Negli ultimi trent’anni sono sparite il 33% delle imprese ittiche italiane per una perdita complessiva di 18mila posti di lavoro. La flotta che resta oggi è composta da appena 12mila unità e la dipendenza dall’estero per gli approvvigionamenti di pesce è salita dal 30% all’85%. Per Coldiretti il dato “non è solo preoccupante, è sconvolgente”.
Coldiretti Pesca Liguria ha accolto dunque con favore l’intervento del ministro Lollobrigida al Consiglio Agrifish, che ha evidenziato la necessità di rivedere il Piano pluriennale per il Mediterraneo occidentale. “Le attuali disposizioni, pur alleggerite dall’accordo raggiunto a dicembre, continuano a imporre sacrifici insostenibili per le marinerie liguri e italiane, già duramente colpite”, commenta l’associazione.
La Liguria naviga in acque altrettanto torbide: «Anche nel nostro mar Ligure assistiamo da anni a una progressiva riduzione delle attività legate alla pesca, un settore strategico per il nostro territorio e per l’esistenza stessa delle sue comunità costiere», sottolineano Gianluca Boeri, presidente di Coldiretti Liguria, e Bruno Rivarossa, delegato Confederale.
Per questo, oggi più che mai, risulta indispensabile “un cambio di passo a livello europeo, con regole che tengano conto non solo degli obiettivi ambientali ma di un concetto di sostenibilità a livello tridimensionale: anche economica e sociale dell’intero settore, che deve mantenersi competitivo, all’avanguardia, e pulsante per le comunità”.
«Bisogna tutelare le nostre marinerie − spiega Daniela Borriello, responsabile nazionale Coldiretti Pesca − perché rappresentano un patrimonio di tradizioni, identità e lavoro. In merito al concetto di lavoro, risulta dunque fondamentale rivedere le politiche europee in materia di pesca, garantendo equilibrio e maggiore flessibilità. Solo così sarà possibile sostenere le imprese, incentivare il ricambio generazionale e preservare il valore delle nostre comunità costiere. Non possiamo permetterci di perdere un settore così importante per la Liguria, sia dal punto di vista economico che culturale».

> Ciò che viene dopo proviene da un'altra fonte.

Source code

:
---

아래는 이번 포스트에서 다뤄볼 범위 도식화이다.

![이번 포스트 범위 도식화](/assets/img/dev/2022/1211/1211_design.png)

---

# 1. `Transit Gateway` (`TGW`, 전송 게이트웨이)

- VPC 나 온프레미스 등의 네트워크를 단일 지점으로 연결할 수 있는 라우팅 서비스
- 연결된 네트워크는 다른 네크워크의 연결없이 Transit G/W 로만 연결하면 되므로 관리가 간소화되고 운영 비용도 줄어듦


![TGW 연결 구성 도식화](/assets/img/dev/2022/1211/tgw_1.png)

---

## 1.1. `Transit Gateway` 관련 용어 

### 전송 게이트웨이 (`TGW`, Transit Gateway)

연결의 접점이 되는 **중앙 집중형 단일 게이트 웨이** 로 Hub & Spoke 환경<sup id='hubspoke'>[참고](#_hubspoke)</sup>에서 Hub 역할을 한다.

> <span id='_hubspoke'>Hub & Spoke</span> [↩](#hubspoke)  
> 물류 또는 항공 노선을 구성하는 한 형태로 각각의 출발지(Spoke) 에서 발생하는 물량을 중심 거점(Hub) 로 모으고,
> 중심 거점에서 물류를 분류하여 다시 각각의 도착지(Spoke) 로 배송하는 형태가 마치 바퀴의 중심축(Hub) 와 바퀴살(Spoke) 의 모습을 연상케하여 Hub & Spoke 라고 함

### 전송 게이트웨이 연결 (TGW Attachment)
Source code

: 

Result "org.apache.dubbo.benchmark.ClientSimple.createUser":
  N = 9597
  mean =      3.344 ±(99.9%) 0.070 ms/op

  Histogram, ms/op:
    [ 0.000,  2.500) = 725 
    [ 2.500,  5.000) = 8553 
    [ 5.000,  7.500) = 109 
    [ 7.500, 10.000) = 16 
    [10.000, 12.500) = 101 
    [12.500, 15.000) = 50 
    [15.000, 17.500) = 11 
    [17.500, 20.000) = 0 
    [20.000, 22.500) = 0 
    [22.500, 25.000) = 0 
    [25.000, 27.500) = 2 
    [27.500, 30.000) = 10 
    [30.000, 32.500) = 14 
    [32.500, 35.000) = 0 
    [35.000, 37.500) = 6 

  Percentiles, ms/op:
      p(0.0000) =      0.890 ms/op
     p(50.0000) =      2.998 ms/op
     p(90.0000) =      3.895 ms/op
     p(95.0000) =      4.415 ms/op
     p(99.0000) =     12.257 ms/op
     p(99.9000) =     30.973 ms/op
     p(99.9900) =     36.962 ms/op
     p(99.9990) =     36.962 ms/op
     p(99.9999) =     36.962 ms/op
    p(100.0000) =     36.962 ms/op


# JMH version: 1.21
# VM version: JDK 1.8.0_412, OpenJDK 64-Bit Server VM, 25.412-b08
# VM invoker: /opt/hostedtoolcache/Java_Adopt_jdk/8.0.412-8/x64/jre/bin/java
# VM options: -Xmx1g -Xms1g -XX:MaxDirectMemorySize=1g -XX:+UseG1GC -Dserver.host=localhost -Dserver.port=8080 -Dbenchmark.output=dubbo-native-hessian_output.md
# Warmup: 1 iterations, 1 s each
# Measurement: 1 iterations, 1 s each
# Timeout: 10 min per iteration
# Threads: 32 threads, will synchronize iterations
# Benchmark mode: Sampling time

Aggiungono Boeri e Rivarossa: «Da troppo tempo assistiamo a una drastica riduzione del numero di imprese e lavoratori nel settore della pesca italiana: meno di un marinaio su 10 (9%) imbarcato sulla flotta peschereccia italiana ha oggi meno di 30 anni, a causa della mancanza di un vero ricambio generazionale proprio legato alle troppe incertezze che gravano sul futuro della pesca italiana. È il momento di invertire la rotta e adottare una nuova strategia europea che ponga sullo stesso piano gli aspetti ambientali, economici e sociali. Se non si interviene subito con decisione, rischiamo di vedere scomparire intere comunità legate alla pesca, con una perdita irreparabile per l’economia, la cultura e l’occupazione del nostro Paese. Serve un impegno collettivo per preservare un patrimonio insostituibile per l’Italia e per le generazioni future».